__EXERCISE DETAILS__.
Please print every line of the data below word for word, leaving out the pictures.

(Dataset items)
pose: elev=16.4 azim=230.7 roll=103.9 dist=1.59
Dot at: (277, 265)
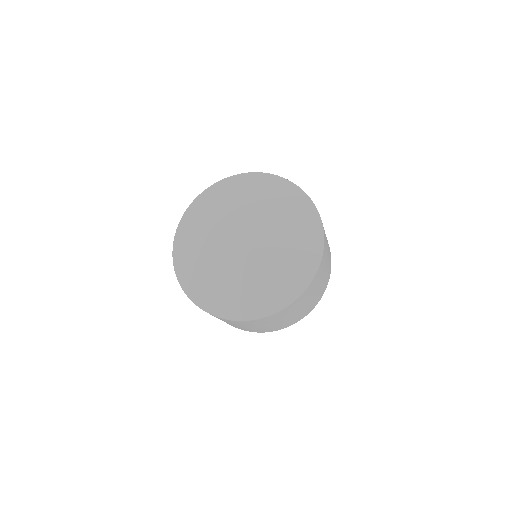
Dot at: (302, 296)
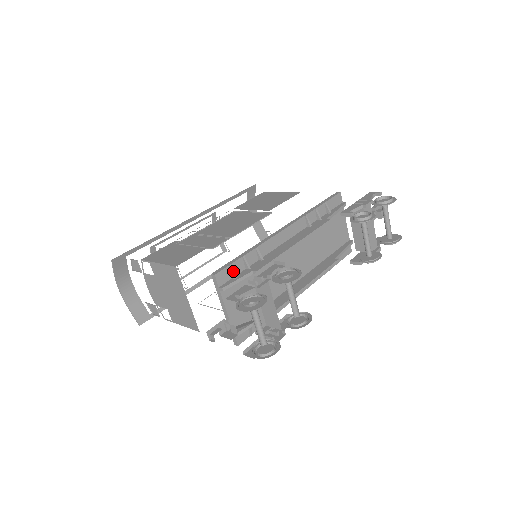
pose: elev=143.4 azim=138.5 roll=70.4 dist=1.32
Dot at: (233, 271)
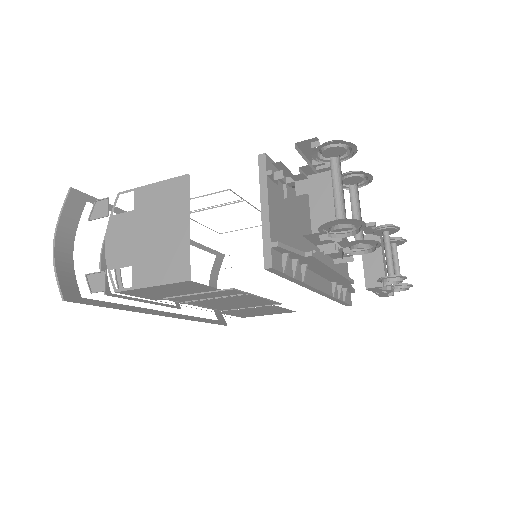
Dot at: occluded
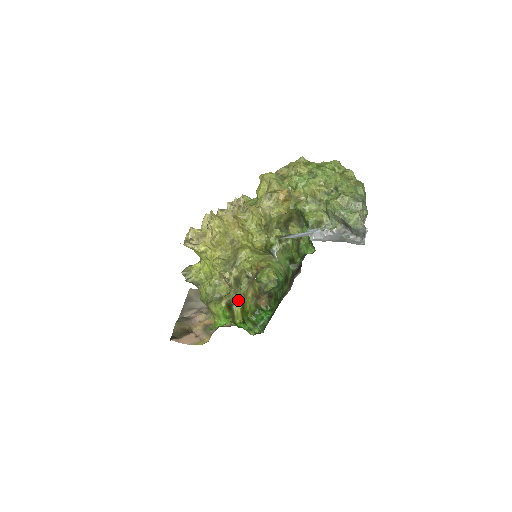
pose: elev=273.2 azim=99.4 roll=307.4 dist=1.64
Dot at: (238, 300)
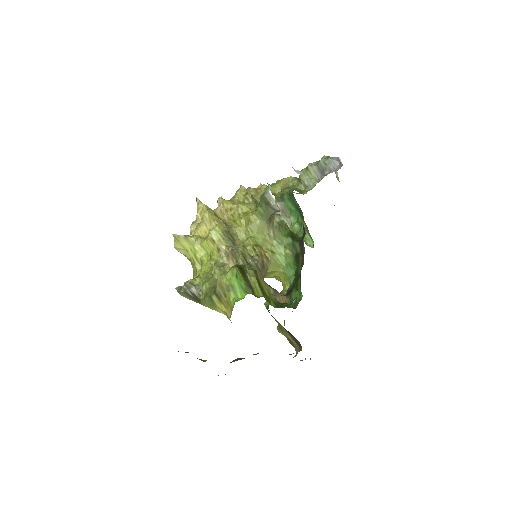
Dot at: (251, 272)
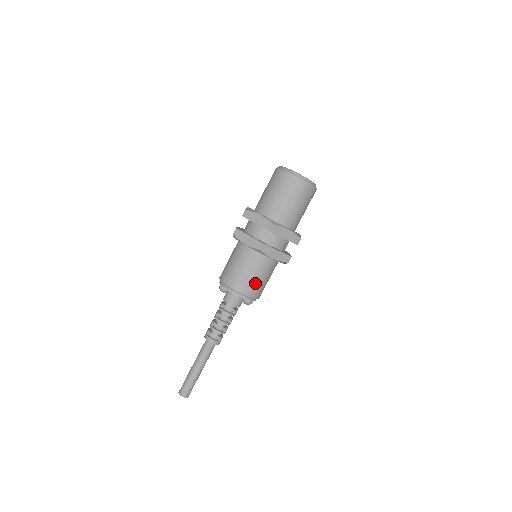
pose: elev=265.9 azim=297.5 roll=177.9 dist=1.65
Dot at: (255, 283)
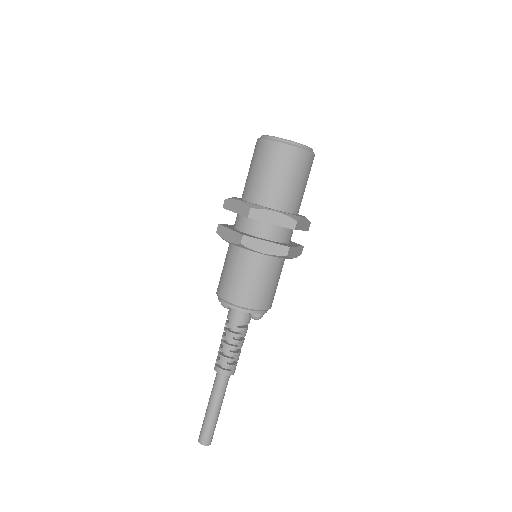
Dot at: (251, 289)
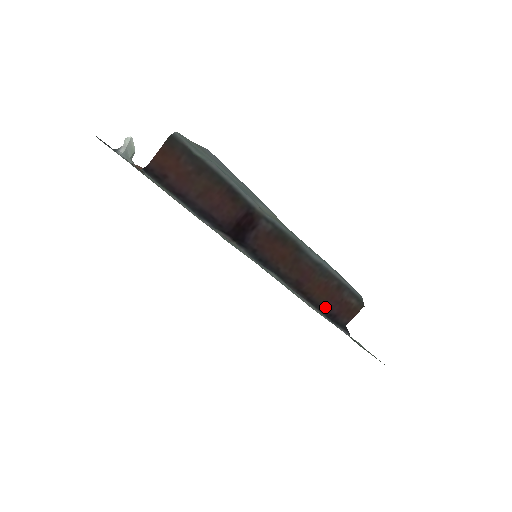
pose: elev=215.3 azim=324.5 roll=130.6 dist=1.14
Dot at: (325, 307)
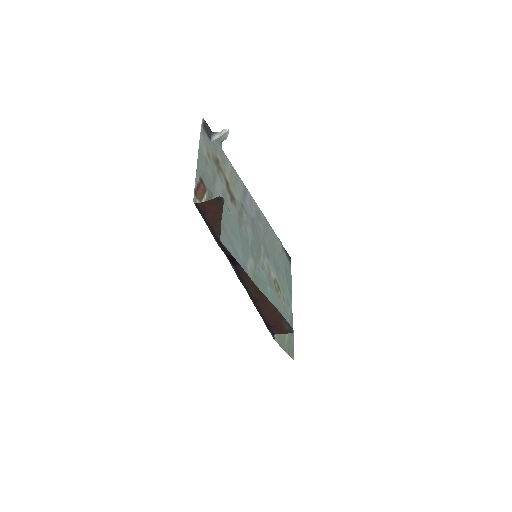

__RESULT BELOW__.
pose: elev=16.4 azim=230.7 roll=103.9 dist=1.59
Dot at: (277, 265)
Dot at: (302, 296)
pose: elev=143.4 azim=138.5 roll=70.4 dist=1.32
Dot at: (233, 271)
Dot at: occluded
pose: elev=273.2 azim=99.4 roll=307.4 dist=1.64
Dot at: (238, 300)
Dot at: (251, 272)
pose: elev=265.9 azim=297.5 roll=177.9 dist=1.65
Dot at: (255, 283)
Dot at: (251, 289)
pose: elev=215.3 azim=324.5 roll=130.6 dist=1.14
Dot at: (325, 307)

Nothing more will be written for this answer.